Ward missed Saturday’s overtime loss at Davidson after spraining the arch in his left foot late in a win at Idaho State.
“I just came down on someone’s foot wrong, twisted it and felt something pop,” Ward said Tuesday.
Doctors have told Ward he could possibly recover in time to play in the Big Sky tournament, which begins March 14 in either Missoula or Ogden.
“I’m hoping to come back sooner than that,” Ward said.
Cherry, who missed the first seven games of the season with a broken bone in his right foot, thought that he had broken it again late in the game at Davidson.
“It was kind of the same, but it was more when I came down that I heard it pop,” Cherry said. “I instantly thought it broke. There was no way I could have gone back in the game. It was the same exact feeling as when I broke it.”
X-rays on Sunday, though, did not show a break and a more detailed look with a CT scan on Monday confirmed the X-rays.
“They actually said it looked exactly the same as my last checkup. (Jan. 28),” Cherry said.
Cherry said there is no timetable yet for his return.
“That’s a hard call,” Cherry said when asked if he thought he would play for the Griz again. “As of right now I don’t know too much. I haven’t walked an ounce on it since. I want to say I’ll give it a week to see how it’s feeling. Right now it feels as if something’s wrong, but nobody knows what it is. That’s the confusing part and that’s the scary part because I don’t know what the percentages are of me going back out there and this time breaking it.
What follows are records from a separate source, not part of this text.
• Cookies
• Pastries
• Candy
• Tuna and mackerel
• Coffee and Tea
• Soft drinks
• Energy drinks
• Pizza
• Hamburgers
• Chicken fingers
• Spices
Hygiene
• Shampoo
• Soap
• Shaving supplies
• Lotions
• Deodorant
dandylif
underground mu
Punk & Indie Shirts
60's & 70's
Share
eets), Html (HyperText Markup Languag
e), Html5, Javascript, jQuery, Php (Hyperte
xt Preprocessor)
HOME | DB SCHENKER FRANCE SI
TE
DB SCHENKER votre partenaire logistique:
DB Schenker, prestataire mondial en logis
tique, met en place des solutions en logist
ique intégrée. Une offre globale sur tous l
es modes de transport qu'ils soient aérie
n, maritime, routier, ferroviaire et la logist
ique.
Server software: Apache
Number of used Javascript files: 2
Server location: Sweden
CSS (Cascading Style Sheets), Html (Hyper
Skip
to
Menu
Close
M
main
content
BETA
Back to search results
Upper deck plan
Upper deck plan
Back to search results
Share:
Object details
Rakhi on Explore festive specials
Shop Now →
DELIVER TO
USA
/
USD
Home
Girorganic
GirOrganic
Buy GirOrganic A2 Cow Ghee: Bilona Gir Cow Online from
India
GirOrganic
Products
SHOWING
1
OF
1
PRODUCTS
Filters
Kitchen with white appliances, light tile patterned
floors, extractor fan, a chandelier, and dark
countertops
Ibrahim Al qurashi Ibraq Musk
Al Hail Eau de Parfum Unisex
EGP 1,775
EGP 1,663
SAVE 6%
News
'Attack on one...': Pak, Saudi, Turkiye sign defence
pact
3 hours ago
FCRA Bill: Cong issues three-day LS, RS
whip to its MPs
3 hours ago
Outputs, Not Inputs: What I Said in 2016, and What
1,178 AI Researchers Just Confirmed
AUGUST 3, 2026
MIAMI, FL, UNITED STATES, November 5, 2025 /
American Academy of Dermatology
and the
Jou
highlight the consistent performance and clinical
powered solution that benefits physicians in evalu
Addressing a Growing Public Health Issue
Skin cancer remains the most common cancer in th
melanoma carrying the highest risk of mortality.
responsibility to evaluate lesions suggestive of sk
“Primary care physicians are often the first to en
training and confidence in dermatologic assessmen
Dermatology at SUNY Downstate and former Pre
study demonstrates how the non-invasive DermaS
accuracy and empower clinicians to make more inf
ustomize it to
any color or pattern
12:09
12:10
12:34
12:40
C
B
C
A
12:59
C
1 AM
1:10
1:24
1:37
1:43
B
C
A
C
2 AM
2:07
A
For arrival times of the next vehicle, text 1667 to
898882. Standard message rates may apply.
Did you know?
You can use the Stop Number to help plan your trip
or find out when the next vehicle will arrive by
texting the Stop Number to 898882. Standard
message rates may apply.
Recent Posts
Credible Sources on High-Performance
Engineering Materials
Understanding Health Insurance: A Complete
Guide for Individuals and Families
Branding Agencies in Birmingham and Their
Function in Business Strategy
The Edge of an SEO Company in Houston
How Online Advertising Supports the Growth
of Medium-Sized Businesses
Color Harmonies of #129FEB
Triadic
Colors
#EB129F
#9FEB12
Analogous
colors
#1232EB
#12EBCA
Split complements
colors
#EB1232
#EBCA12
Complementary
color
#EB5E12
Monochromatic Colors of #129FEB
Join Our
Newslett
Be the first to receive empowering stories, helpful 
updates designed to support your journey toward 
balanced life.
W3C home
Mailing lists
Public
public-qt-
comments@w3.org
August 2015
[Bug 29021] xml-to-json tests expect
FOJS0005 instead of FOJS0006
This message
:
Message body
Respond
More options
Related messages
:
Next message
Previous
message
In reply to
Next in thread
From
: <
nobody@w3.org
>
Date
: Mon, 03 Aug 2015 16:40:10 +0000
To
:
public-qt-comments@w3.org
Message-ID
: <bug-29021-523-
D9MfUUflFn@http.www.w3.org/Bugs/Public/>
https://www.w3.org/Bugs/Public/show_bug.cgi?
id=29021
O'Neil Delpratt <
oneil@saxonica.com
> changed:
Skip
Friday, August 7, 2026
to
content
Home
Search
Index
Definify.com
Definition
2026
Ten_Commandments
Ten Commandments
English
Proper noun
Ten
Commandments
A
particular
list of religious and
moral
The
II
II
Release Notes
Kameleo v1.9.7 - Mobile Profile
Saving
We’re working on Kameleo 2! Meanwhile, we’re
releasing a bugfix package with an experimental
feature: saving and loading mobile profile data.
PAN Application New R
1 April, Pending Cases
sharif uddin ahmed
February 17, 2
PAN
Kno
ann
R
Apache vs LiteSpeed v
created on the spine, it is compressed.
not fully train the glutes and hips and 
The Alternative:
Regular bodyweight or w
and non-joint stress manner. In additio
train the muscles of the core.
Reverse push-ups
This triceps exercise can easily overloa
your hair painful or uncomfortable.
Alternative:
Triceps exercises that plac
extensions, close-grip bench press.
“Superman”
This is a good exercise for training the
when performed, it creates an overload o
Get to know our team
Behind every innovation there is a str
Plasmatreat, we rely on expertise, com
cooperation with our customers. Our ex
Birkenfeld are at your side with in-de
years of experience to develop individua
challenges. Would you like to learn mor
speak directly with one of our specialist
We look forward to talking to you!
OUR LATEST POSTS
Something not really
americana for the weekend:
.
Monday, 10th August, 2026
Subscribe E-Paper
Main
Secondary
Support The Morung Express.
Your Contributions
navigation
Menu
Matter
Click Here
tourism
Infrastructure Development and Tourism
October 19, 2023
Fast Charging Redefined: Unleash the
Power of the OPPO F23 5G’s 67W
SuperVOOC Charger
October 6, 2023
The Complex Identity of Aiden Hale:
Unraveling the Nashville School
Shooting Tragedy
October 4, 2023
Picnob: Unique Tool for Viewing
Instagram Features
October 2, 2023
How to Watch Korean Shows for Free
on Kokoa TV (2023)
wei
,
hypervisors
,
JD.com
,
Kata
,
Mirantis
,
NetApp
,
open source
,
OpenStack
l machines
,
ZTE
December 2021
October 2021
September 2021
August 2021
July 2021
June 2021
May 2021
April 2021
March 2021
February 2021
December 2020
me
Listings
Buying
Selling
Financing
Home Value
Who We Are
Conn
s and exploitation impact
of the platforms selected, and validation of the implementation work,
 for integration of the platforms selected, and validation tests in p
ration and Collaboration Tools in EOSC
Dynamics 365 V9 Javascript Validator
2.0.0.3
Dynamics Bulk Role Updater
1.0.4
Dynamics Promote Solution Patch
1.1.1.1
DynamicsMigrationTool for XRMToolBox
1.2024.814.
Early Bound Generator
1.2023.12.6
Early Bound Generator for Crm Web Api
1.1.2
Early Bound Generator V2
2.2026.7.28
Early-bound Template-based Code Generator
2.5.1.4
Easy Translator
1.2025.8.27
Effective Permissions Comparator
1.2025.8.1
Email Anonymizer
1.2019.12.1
“Personally, I feel like it’s a warning sign, telling me to take it easy. But I know me, I want to get back on the court. If my foot’s not feeling right, I’m not going to push it because sure, I want to end my career right and do some things I haven’t been able to accomplish. The only thing left for me in my career is to win a game or two in the NCAA tournament and that’s what I want to do. But I have to think long term because there’s life after college basketball. I have to think of what’s best for me personally.”